__INSTRUCTIONS FOR THE TASK__. Turn the lines from the start of the entries through the line containing "作ったの？ 産んだの！？ 私", inclusive, into a numbered list, leaving out blank lines.

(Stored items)
****************************************

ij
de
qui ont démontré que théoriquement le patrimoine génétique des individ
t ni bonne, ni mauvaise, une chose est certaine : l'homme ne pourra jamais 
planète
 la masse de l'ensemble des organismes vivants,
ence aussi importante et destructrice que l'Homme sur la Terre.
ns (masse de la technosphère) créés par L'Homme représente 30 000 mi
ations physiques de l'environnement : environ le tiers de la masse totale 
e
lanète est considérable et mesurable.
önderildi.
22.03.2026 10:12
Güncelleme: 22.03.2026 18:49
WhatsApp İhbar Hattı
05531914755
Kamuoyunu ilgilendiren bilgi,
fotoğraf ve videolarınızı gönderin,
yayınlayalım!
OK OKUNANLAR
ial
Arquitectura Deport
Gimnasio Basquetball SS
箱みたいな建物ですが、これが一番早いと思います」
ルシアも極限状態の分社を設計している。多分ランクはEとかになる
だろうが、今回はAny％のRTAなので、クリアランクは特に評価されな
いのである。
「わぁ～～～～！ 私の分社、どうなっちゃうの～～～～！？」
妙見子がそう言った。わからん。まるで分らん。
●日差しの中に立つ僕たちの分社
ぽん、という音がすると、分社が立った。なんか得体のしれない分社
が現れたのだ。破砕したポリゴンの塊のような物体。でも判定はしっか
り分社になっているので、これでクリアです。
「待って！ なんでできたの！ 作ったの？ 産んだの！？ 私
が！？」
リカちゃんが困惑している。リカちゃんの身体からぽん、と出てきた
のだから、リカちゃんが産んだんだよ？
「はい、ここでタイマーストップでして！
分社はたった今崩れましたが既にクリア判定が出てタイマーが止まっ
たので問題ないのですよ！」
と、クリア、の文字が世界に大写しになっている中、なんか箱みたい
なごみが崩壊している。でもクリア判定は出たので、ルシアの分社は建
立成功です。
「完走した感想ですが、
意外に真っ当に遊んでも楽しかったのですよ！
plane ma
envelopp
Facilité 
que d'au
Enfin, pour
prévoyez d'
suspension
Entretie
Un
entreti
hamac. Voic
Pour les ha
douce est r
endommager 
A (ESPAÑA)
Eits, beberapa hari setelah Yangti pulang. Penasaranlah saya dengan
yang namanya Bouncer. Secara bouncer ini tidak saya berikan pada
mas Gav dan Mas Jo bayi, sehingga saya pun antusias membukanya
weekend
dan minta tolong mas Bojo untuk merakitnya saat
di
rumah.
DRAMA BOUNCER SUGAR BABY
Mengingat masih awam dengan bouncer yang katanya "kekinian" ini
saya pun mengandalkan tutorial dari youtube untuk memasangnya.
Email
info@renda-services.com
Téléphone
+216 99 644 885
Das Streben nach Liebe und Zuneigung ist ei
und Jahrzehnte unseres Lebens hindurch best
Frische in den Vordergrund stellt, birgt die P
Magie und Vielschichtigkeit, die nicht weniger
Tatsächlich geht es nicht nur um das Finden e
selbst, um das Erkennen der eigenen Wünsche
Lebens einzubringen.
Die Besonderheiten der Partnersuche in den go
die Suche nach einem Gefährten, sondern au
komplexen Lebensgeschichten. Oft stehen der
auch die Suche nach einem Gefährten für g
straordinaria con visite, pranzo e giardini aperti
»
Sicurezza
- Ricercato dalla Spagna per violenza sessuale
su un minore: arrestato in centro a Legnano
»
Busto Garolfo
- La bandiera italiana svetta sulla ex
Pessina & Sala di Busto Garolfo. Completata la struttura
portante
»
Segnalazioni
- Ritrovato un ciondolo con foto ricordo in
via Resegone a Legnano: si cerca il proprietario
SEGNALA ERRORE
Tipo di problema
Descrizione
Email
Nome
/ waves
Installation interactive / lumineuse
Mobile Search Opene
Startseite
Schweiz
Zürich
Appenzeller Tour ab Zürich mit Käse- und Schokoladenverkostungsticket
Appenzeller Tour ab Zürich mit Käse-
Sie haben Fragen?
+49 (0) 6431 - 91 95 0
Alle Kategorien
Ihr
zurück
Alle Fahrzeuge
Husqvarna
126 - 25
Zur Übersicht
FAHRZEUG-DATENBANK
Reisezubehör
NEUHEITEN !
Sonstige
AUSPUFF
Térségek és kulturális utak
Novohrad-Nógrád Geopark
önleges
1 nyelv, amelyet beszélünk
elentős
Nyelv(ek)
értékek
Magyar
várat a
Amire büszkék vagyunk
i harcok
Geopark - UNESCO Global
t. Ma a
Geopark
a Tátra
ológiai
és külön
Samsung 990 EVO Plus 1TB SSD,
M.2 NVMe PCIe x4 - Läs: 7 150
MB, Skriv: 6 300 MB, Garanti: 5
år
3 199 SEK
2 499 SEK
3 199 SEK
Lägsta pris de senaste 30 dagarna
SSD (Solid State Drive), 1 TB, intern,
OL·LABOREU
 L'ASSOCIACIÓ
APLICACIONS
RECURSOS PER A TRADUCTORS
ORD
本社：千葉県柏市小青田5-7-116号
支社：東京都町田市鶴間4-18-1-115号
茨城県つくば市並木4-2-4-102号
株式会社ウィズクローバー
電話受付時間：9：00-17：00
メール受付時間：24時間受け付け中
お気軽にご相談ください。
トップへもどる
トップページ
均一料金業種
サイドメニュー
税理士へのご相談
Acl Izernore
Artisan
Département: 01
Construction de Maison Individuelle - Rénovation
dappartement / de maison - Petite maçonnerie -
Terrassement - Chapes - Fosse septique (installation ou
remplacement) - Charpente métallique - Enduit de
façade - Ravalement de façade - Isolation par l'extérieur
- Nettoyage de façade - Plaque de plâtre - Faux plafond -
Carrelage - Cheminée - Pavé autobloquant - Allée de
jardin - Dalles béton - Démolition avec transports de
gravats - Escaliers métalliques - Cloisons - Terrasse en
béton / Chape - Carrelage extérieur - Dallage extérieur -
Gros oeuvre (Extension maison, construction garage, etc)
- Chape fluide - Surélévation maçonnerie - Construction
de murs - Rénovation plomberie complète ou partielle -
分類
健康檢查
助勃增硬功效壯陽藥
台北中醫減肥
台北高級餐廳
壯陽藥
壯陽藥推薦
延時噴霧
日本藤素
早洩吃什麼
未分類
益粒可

****************************************

__RESULT FOR THIS TASK__.
1. ij
2. de
3. qui ont démontré que théoriquement le patrimoine génétique des individ
4. t ni bonne, ni mauvaise, une chose est certaine : l'homme ne pourra jamais 
5. planète
6.  la masse de l'ensemble des organismes vivants,
7. ence aussi importante et destructrice que l'Homme sur la Terre.
8. ns (masse de la technosphère) créés par L'Homme représente 30 000 mi
9. ations physiques de l'environnement : environ le tiers de la masse totale 
10. e
11. lanète est considérable et mesurable.
12. önderildi.
13. 22.03.2026 10:12
14. Güncelleme: 22.03.2026 18:49
15. WhatsApp İhbar Hattı
16. 05531914755
17. Kamuoyunu ilgilendiren bilgi,
18. fotoğraf ve videolarınızı gönderin,
19. yayınlayalım!
20. OK OKUNANLAR
21. ial
22. Arquitectura Deport
23. Gimnasio Basquetball SS
24. 箱みたいな建物ですが、これが一番早いと思います」
25. ルシアも極限状態の分社を設計している。多分ランクはEとかになる
26. だろうが、今回はAny％のRTAなので、クリアランクは特に評価されな
27. いのである。
28. 「わぁ～～～～！ 私の分社、どうなっちゃうの～～～～！？」
29. 妙見子がそう言った。わからん。まるで分らん。
30. ●日差しの中に立つ僕たちの分社
31. ぽん、という音がすると、分社が立った。なんか得体のしれない分社
32. が現れたのだ。破砕したポリゴンの塊のような物体。でも判定はしっか
33. り分社になっているので、これでクリアです。
34. 「待って！ なんでできたの！ 作ったの？ 産んだの！？ 私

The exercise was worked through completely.